Source: Homeless Youth Alliance.

Frequently, the young people the Alliance serves deteriorate when they are moved out of the neighborhood and their community, said Howe. “Often their mental health decreases, and things like drug and alcohol use increase as a coping mechanism in response to the dramatic shift of environment,” she said.

Launching the sanctioned tent site

When the COVID-19 pandemic hit San Francisco, homeless service providers scrambled to modify their programming, balancing the need of continuing services with keeping people safe. As word started spreading about sanctioned tent encampments, Homeless Youth Alliance — which has provided case management, housing referrals and syringe services to the Haight for decades — turned to the people it serves to gauge their interest.

Howe drafted a simple ranked-choice survey administered in April 2020 to assess whether and where people would like to move. Of 50 people polled, 41 marked a hotel room as their first option. With 35 votes, a sanctioned campsite came in as a close second.

Outreach started weeks before the site — christened Community Action Made 4 People, or CAMP —  was ready for residents. Staff visited three large neighborhood encampments almost daily, building trust and making a list of people who would relocate.

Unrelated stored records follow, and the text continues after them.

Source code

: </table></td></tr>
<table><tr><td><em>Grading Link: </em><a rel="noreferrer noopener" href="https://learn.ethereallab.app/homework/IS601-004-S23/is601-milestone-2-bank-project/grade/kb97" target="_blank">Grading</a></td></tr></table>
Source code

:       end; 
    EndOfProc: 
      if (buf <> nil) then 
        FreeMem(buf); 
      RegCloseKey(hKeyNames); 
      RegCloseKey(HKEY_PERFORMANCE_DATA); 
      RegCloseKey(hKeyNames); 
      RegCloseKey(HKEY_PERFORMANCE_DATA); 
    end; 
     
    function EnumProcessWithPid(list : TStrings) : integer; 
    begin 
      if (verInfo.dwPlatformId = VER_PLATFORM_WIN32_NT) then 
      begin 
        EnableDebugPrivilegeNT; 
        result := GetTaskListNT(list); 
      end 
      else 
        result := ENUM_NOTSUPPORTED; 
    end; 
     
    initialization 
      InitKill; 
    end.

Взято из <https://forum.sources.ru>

“By the time we opened, we knew everyone,” site manager Eliza Wheeler said. “We had this running list of people who were like ‘yes,’ ‘no,’ and ‘maybe, I’ll see what my friends say’. Sometimes it was as easy as saying ‘we’re going to have showers’ and they’d say ‘sign me up’.”

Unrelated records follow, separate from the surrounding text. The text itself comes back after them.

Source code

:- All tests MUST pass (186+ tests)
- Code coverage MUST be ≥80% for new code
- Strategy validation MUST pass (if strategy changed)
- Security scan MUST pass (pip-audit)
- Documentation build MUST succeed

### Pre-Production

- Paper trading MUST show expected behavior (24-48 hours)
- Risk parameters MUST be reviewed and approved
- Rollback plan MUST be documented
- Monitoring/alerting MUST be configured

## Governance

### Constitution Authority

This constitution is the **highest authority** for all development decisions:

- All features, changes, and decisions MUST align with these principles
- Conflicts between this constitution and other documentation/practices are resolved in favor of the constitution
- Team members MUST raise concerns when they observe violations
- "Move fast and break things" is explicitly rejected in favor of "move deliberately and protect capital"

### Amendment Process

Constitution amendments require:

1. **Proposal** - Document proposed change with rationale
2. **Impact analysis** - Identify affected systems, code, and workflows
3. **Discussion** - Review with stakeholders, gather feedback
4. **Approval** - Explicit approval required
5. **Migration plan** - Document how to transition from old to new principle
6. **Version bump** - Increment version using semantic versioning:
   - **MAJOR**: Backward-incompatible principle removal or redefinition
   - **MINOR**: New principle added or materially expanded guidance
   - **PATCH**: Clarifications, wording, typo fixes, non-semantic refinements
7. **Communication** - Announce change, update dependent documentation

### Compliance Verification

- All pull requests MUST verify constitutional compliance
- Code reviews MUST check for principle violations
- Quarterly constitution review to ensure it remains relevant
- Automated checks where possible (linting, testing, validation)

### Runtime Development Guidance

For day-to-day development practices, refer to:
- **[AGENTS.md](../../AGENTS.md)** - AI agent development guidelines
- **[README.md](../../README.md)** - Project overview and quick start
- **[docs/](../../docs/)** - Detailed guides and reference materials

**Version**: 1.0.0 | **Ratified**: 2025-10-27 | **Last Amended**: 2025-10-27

The sanctioned campsite opened May 19. Within two weeks it was full.

How a parking lot became a space to call home

Despite high winds that repeatedly destroyed tents, wildfire smoke that choked the city for weeks, raccoons and sewer grates that overflowed when it rained, most of the residents have only good things to say about their year in the old McDonald’s parking lot.

One of the first arrivals was Nobody, who had been living in a Masonic Street encampment. With two fractured ribs and a collapsed lung, he was having a hard time living on the street.

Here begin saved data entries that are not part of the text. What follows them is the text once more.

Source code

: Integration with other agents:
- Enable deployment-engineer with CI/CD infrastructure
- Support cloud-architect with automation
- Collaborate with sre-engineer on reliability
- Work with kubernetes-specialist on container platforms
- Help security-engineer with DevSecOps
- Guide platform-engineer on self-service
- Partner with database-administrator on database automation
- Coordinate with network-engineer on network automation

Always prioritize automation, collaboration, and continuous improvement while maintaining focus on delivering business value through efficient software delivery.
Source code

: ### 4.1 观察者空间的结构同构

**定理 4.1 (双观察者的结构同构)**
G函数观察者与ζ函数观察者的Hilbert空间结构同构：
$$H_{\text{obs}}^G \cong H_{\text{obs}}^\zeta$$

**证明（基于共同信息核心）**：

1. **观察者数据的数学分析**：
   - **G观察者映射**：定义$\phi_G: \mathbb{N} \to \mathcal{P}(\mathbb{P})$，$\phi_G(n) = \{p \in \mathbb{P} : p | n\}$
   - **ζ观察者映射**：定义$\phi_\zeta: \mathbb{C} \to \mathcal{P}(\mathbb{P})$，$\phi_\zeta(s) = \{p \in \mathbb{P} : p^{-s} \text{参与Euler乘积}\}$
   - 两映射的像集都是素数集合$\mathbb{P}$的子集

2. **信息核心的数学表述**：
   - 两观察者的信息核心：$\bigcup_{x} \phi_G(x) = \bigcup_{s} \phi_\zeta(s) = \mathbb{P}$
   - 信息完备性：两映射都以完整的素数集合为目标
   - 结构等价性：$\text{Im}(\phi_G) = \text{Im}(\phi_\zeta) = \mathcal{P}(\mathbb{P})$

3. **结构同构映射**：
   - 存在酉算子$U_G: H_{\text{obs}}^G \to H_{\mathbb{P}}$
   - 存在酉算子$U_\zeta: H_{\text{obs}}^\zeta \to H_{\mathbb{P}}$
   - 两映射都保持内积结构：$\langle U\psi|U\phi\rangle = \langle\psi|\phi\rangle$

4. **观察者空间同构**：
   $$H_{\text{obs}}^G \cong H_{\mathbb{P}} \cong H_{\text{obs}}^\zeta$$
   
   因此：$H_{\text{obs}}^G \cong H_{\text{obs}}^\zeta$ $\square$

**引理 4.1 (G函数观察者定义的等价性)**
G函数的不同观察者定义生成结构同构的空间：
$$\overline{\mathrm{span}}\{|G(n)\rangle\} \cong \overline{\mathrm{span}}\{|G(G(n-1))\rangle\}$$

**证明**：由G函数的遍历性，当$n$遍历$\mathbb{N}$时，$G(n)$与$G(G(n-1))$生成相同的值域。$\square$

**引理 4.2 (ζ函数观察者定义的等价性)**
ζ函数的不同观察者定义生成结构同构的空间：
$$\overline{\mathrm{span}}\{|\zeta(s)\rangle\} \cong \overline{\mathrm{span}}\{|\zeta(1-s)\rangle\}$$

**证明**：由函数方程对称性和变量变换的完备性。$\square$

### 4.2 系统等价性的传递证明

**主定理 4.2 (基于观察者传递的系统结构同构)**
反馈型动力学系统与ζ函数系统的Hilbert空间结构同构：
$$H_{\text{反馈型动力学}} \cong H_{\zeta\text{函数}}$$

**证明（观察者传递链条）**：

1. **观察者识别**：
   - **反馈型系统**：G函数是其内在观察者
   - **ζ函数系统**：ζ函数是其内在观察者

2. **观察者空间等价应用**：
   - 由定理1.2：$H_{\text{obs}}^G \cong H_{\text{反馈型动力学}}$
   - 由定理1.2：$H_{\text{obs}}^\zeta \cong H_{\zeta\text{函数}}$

“Going in here was a lot easier to recuperate than being on the ground,” he said. “They got me an air mattress, and a tent, and a light, and a solar-powered battery bank.”

From the get-go, Homeless Youth Alliance worked to create a space that felt like a home. Weekly meetings offered residents a space to vent and support one another. Multiple community tents, from a cobbled-together kitchen to a TV room to an art space, provided space to socialize.

“This was an opportunity to get stable enough and feel safe enough to have a conversation about being ready for something else, to move forward,” Wheeler said.

A future unknown

Fourteen residents remained at the site as of June 4. Several who medically qualify will move into shelter-in-place hotels; others are going to other sanctioned encampments. A couple are leaving town. But with two weeks to go until the site closes for good, seven people said they did not yet have a plan.

“The process of closing and witnessing people scattered throughout the city as the community they’ve built here comes to a close has been heartbreaking,” said Wheeler. “However, I hope they will take this experience with them and be stronger and fiercer advocates for how they want to live, and where.”

For those who have moved on from the parking lot, there’s still a lot of uncertainty. Ashel, who secured a room in a shelter-in-place hotel, said they would return to the Haight if a new sanctioned campsite opened. Ashel uses gender-neutral pronouns.

“I think they should find out what’s happening at Kezar parking lot, and put CAMP right there in the park,” they said. “I’m not willing to take any housing options they give me at this point, because I don’t want to be in the Tenderloin.”

Nobody does not like sleeping at his second sanctioned tent camp but did not qualify when he applied for housing.

When asked where he would go when his new site shut down, he paused for a few moments.  “I didn’t even think about that,” he said. “I’ll probably take my tent and move to the beach. Better than being in the park and getting attacked by coyotes and raccoons.”